ICBC, in which Goldman Sachs owns about a 3% stake, said net profit rose to 42.61 billion yuan ($6.4 billion) during July-September, compared with 33.6 billion yuan a year earlier.
The results were roughly in line with expectations of five analysts surveyed by Reuters, who forecast a 32 percent rise in quarterly earnings to 44.2 billion yuan.
China’s economy expanded 9.8% in the third quarter, helping drive loan demand, support asset prices and reduce default risks after last year’s government-directed lending binge aimed at aiding recovery.
Efforts to rein in liquidity this year following the lending boom -- including a surprise interest rate hike last week -- are helping improve banks’ lending profitability, analysts said.
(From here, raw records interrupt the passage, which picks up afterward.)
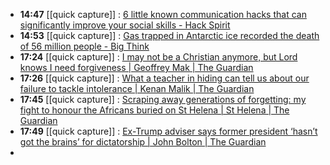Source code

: - **14:47** [[quick capture]] : [6 little known communication hacks that can significantly improve your social skills - Hack Spirit](https://hackspirit.com/little-known-communication-hacks-that-can-significantly-improve-your-social-skills/ "6 little known communication hacks that can significantly improve your social skills - Hack Spirit")
- **14:53** [[quick capture]] : [Gas trapped in Antarctic ice recorded the death of 56 million people - Big Think](https://bigthink.com/the-past/antarctic-ice-colonization/ "Gas trapped in Antarctic ice recorded the death of 56 million people - Big Think")
- **17:24** [[quick capture]] : [I may not be a Christian anymore, but Lord knows I need forgiveness | Geoffrey Mak | The Guardian](https://www.theguardian.com/commentisfree/2024/mar/31/christian-forgiveness-easter "I may not be a Christian anymore, but Lord knows I need forgiveness | Geoffrey Mak | The Guardian")
- **17:26** [[quick capture]] : [What a teacher in hiding can tell us about our failure to tackle intolerance | Kenan Malik | The Guardian](https://www.theguardian.com/commentisfree/2024/mar/31/batley-school-what-teacher-in-hiding-can-tell-us-about-our-failure-to-tackle-intolerance "What a teacher in hiding can tell us about our failure to tackle intolerance | Kenan Malik | The Guardian")
- **17:45** [[quick capture]] : [Scraping away generations of forgetting: my fight to honour the Africans buried on St Helena | St Helena | The Guardian](https://www.theguardian.com/world/2024/mar/27/scraping-away-generations-of-forgetting-my-fight-to-honour-the-africans-buried-on-st-helena "Scraping away generations of forgetting: my fight to honour the Africans buried on St Helena | St Helena | The Guardian")
- **17:49** [[quick capture]] : [Ex-Trump adviser says former president ‘hasn’t got the brains’ for dictatorship | John Bolton | The Guardian](https://www.theguardian.com/us-news/2024/mar/30/john-bolton-donald-trump-dictatorship "Ex-Trump adviser says former president ‘hasn’t got the brains’ for dictatorship | John Bolton | The Guardian")
-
Chinese banking shares rebounded sharply this month, as fears of rising bad loans fade, and as lenders’ low valuations attract investors seeking bargains in a bullish stock market.
ICBC shares in Hong Kong have rallied 8% in October on improving sentiment, after languishing for most of the year amid concerns about ballooning bad loans. Shares closed up 0.7% on Thursday before its results were announced.
ICBC, which owns 16,210 nationwide outlets, also said on Thursday that it would buy a 60 percent stake in Shanghai-based AXA-Minmetals Assurance.
Chinese banks are rushing into the country’s fast-growing life insurance industry after a nearly two-decade ban, hoping to leverage their vast sales networks to gain market share from dominant players such as China Life and Ping An.
ICBC and its main state-owned rivals Bank of China and China Construction Bank are expected to sell shares publicly by the end of this year, as Chinese lenders near the end of a fundraising rush to replenish capital depleted by last year’s record lending.
ICBC plans to raise up to 45 billion yuan ($6.6 billion) through a rights issue in Hong Kong and Shanghai.